Frederick Hollick. The origin of life and
process of reproduction..., c.1902.

Frederick Hollick's 1902 work, The origin of life, depicts a pregnant Victorian-era woman. Although this series of images and flaps show many anatomical features, there is not a layer of "naked" skin (except on the baby.) Dr. Hollick was actually charged with obscenity for publishing this illustration. For decades, anatomical flap books were sold with an accompanying locked envelope, particularly those featuring illustrations of the genitals, to avoid legal issues.

G. J. Witkowski.
Human anatomy and physiology,(brain),[1880?-1889].

With the advent of machine printing presses in the nineteenth century, illustration processes became more accurate and efficient. Shown here is the brain from Gustave J. Witkowski’s Human anatomy and physiology. This image has over 200 named parts, with over 20 movable sections to show multiple layers of the brain, from both the top and the bottom. This technology includes both the simplistic flap of single pages folded together as well as the very complex intertwined pieces that lock together to "pop up" as the reader opens the various flaps.

Edward Tuson. Myology,
illustrated by plates, 1828.

The Tuson volume is slightly different from most other flap books or pop ups. The parts are very tightly intertwined and actually difficult to open up.
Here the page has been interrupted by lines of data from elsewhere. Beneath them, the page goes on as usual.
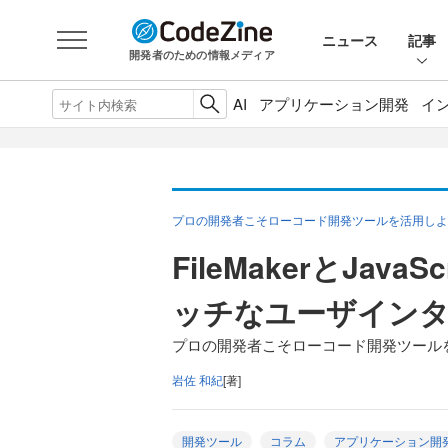
ニュース
記事
開発者のための情報メディア
AI
アプリケーション開発
イ
プロの開発者こそローコード開発ツールを活用しよう！
FileMakerとJav
ッチなユーザイン
プロの開発者こそローコード開発ツールを活用
岩佐 和紀
[著]
開発ツール
コラム
アプリケーション開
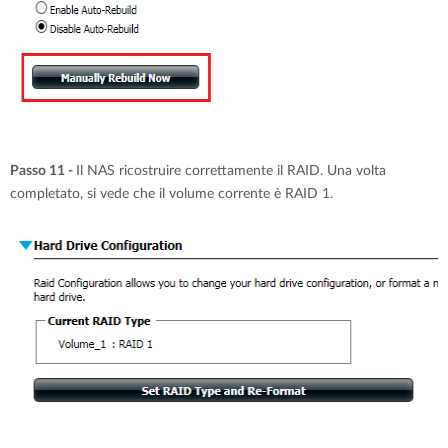
Passo 11 -
Il NAS ricostruire correttamente il RAID. Una volta
completato, si vede che il volume corrente è RAID 1.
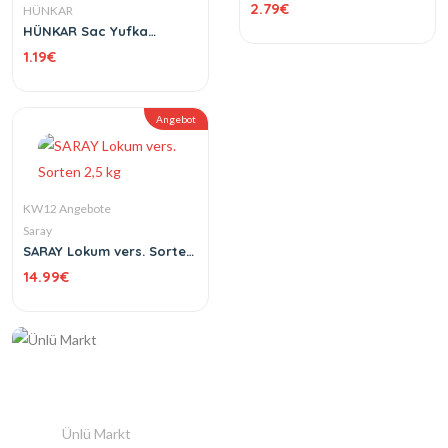
2.79
€
HÜNKAR
HÜNKAR Sac Yufka
Teigblätter 400 g
1.19
€
Angebot
KW12 Angebote
Saray
SARAY Lokum vers. Sorten
2,5 kg
14.99
€
Ünlü Markt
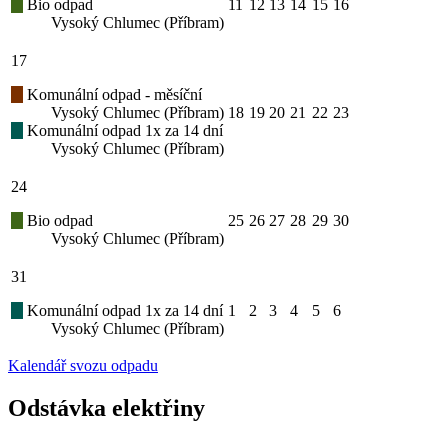
Bio odpad
11
12
13
14
15
16
Vysoký Chlumec (Příbram)
17
Komunální odpad - měsíční
Vysoký Chlumec (Příbram)
18
19
20
21
22
23
Komunální odpad 1x za 14 dní
Vysoký Chlumec (Příbram)
24
Bio odpad
25
26
27
28
29
30
Vysoký Chlumec (Příbram)
31
Komunální odpad 1x za 14 dní
1
2
3
4
5
6
Vysoký Chlumec (Příbram)
Kalendář svozu odpadu
Odstávka elektřiny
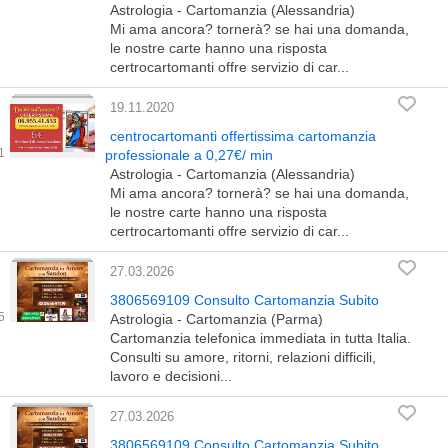
Astrologia - Cartomanzia (Alessandria)
Mi ama ancora? tornerà? se hai una domanda,
le nostre carte hanno una risposta
certrocartomanti offre servizio di car...
19.11.2020
centrocartomanti offertissima cartomanzia
professionale a 0,27€/ min
Astrologia - Cartomanzia (Alessandria)
Mi ama ancora? tornerà? se hai una domanda,
le nostre carte hanno una risposta
certrocartomanti offre servizio di car...
27.03.2026
3806569109 Consulto Cartomanzia Subito
Astrologia - Cartomanzia (Parma)
Cartomanzia telefonica immediata in tutta Italia.
Consulti su amore, ritorni, relazioni difficili,
lavoro e decisioni...
27.03.2026
3806569109 Consulto Cartomanzia Subito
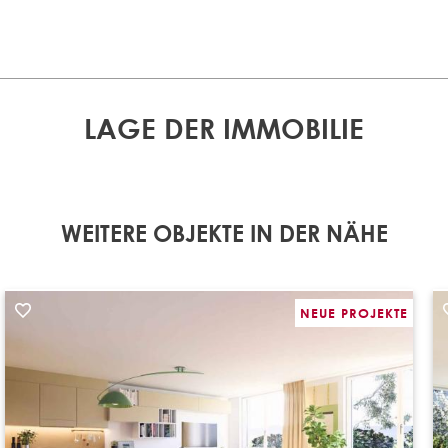
LAGE DER IMMOBILIE
WEITERE OBJEKTE IN DER NÄHE
NEUE PROJEKTE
It is as if the user is feeling the pull of the muscles illustrated in the volume as they explore the many layers. Although the pieces can be moved, and underneath images can be seen, the parts don't easily lift up as in other flap books.

Animated Anatomies is an exhibit on display in the Perkins Gallery, Perkins Library, Duke University, Durham, North Carolina, and in the History of Medicine Gallery in the Medical Center and Archives Library from April 13-July 17, 2011.